= Perpetual student =

College/university attendee who re-enrolls for several years more than necessary

A perpetual student, gradual student, or career student is a college or university attendee who continues to enroll in more courses to avoid finishing their education or degree or who continually enrolls in additional degrees. The term is often applied with derision.

== Public perception ==
The term “perpetual student” may evoke different connotations based on the trait being emphasized in a given context. In a positive sense, it can describe continued learning or serious intellectual curiosity. In a negative sense, it can suggest credential accumulation or delayed entry into ordinary adult responsibilities. Some research has suggested that it is important "to educational planners to estimate the likelihood and time-scale of graduation of students enrolled on a curriculum."

By contrast, negative uses of the label often emphasize delayed workforce entry and neglect of adult responsibilities. A Knight News article on Greek higher education described an “eternal student” as someone who takes extra courses to delay work, while quoting faculty commentary that American society may view indefinite study as irresponsible.

== Cultural portrayals ==
In fiction, characters are sometimes given multiple degrees as shorthand for exceptional intelligence and scientific expertise. Although these credentials may imply extensive study within the fictional setting, they usually function for readers and viewers as characterization. Unlike most real-life examples of perpetual students, highly educated fictional characters often collect doctorates. In Thor: Ragnarok (2017), Bruce Banner states that he has seven PhDs, contrasting himself with his alter ego the Hulk.

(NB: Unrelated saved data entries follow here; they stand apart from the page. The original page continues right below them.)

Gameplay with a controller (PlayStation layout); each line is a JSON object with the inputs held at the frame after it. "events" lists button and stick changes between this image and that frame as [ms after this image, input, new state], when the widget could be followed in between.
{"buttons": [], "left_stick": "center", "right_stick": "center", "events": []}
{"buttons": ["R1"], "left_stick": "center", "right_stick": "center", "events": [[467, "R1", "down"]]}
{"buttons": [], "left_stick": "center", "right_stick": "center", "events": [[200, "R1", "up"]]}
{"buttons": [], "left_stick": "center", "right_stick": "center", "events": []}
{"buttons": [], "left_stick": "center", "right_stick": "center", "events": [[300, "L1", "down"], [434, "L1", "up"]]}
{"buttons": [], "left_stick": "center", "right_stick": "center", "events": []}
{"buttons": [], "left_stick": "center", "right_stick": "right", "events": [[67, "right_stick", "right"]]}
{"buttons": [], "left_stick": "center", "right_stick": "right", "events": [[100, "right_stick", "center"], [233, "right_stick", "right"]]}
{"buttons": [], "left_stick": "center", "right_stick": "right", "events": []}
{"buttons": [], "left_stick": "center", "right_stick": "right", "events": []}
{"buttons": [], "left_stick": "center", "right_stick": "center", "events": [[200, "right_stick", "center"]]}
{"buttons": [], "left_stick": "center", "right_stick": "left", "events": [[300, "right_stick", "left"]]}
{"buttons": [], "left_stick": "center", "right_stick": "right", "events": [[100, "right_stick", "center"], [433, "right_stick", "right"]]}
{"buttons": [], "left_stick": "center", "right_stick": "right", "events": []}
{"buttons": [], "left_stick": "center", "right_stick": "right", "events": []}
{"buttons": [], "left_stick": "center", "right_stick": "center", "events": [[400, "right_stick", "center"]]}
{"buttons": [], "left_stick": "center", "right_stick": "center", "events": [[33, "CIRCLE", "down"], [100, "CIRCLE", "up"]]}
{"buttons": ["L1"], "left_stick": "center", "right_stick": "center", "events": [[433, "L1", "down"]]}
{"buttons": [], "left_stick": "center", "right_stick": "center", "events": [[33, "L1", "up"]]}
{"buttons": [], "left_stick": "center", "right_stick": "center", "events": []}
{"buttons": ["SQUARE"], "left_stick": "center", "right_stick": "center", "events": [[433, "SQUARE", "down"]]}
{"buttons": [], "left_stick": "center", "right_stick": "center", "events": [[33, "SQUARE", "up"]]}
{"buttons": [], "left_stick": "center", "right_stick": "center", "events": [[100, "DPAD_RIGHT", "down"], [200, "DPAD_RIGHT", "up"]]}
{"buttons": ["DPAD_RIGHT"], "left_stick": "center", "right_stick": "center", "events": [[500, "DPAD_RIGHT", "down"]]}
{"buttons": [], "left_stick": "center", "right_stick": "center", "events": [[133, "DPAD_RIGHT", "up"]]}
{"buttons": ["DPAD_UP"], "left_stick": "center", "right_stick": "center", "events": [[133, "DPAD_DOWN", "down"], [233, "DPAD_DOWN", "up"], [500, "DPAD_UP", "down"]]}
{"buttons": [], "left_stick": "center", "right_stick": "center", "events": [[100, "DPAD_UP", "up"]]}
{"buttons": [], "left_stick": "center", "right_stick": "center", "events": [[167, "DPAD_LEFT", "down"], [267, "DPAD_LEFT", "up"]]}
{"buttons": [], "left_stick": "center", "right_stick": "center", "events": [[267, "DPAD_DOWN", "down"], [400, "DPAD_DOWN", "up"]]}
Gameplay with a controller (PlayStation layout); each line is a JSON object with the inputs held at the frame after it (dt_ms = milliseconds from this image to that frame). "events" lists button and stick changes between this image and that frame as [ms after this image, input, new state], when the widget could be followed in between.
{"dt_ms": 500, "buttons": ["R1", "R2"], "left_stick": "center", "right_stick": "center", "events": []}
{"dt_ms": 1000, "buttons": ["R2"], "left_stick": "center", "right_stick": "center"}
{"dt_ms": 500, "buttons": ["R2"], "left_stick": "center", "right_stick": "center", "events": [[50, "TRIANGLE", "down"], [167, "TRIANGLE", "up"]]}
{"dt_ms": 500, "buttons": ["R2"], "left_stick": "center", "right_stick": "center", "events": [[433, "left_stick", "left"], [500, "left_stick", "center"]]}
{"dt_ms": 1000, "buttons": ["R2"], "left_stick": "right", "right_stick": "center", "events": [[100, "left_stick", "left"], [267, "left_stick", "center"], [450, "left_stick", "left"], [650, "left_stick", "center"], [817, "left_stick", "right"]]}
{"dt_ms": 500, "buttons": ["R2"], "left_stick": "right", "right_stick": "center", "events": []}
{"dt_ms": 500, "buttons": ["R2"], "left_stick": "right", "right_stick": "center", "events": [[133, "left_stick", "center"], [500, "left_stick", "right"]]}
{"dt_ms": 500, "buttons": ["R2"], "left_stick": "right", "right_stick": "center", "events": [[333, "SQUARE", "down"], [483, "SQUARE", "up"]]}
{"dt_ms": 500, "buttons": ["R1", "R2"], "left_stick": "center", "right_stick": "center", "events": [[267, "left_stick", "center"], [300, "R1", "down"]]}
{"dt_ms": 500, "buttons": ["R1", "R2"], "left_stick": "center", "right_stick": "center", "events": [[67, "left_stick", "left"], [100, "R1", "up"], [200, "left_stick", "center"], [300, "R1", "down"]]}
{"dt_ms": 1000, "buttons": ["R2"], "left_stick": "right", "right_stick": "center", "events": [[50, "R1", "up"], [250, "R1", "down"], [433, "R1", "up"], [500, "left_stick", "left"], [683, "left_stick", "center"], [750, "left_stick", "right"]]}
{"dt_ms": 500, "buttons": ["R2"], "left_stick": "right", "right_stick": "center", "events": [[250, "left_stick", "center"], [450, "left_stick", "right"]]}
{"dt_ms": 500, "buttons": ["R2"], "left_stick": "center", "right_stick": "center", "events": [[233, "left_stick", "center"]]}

Satirical examples also use degree accumulation to comment on credentialism. In a 2014 essay for Inside Higher Ed, Mark J. Drozdowski depicts a fictional student, Peyton “Perry” Potetick, as earning degrees from all eight Ivy League universities.
==Holders of multiple academic degrees ==

| Number of earned degrees | Name | Nationality | Dates | Notes |
|---|---|---|---|---|
| 30 | Michael Nicholson | USA United States | 1941–present | Part-time parking attendant whose degree list includes 22 master's degrees and one doctorate. |
| 23 | Robert W. McGee | USA United States | 1947–present | Holds 13 doctorates. Professor of Accounting at Fayetteville State University |
| 20 | Stephanie Attwater | Canada Canada | 2004–present | Holds the world record for most academic degrees of any woman in history. |
| 20 | Shrikant Jichkar | India India | 1954–2004 | Indian civil servant |
| 16 | Benjamin Bolger | USA United States | 1975–present | Received an associate's from Muskegon Community College, his bachelor's from the University of Michigan, thirteen master's degrees and a Doctor of Design from Harvard University. |
| 15 | Luciano Baietti | Italy Italy | 1947–present | In 2002, The Guinness Book of World Records officially recognized Baietti as the most graduated living person in the world. |
| 13 | Jamie Beaton | New Zealand New Zealand | 1995/1996–present | New Zealand entrepreneur who founded Crimson Education |
| 11 | Bruce Berry | UK United Kingdom | 1940–2014 | He earned a Ph.D. from Leeds Metropolitan University and died while completing a second Ph.D. Worked in technical document translation for Agfa-Gevaert, for the Post Office, and as a teacher, before working as a school crossing guard in retirement. |
| 11 | John Warwick Montgomery | USA UK France United States, United Kingdom, France | 1931–2024 | Lawyer and Christian theologian |
| 11 | William Cullen Bryant Kemp | USA United States | 1851–1928 | Earned degrees at Columbia University for over 60 years |
| 10 | Domainlor Javier Cabading | USA United States | 1987–present | Filipino-American actress, advanced practice nurse, and TV personality. |
| 10 | Jacob Appel | USA United States | 1973–present | Holds both a Doctor of Medicine and a Juris Doctor. Serves on the faculty of the Icahn School of Medicine at Mount Sinai in New York City. |

== Longest continuous enrollment ==

- Milton De Jesús has been a student at the University of Puerto Rico since 1963. In 2010, De Jesús was interviewed by the newspaper, since he was the only student on the campus who could compare the 2010 student strikes and the 1970s, 1980s, 1990s, and 2005 strikes.
- 51 years: Kaija Hammar has been a student at the University of Jyväskylä since 1974, and was still studying there in 2025. She has accumulated over 3,500 ECTS-credits, equivalent to the span of over eleven bachelor's or master's degrees in Finland. She has completed a bachelor's degree in political sciences and a bachelor's degree in adult education.
- 39 years: Paul Cousins worked on a PhD at Columbia University from 1927 until he completed the degree in 1966.
- 12 years: Johnny Lechner began college in 1994 and was still enrolled at the University of Wisconsin–Whitewater in 2009. In 2006, The Badger Herald described him as a 29-year-old student preparing to graduate after 12 years of college.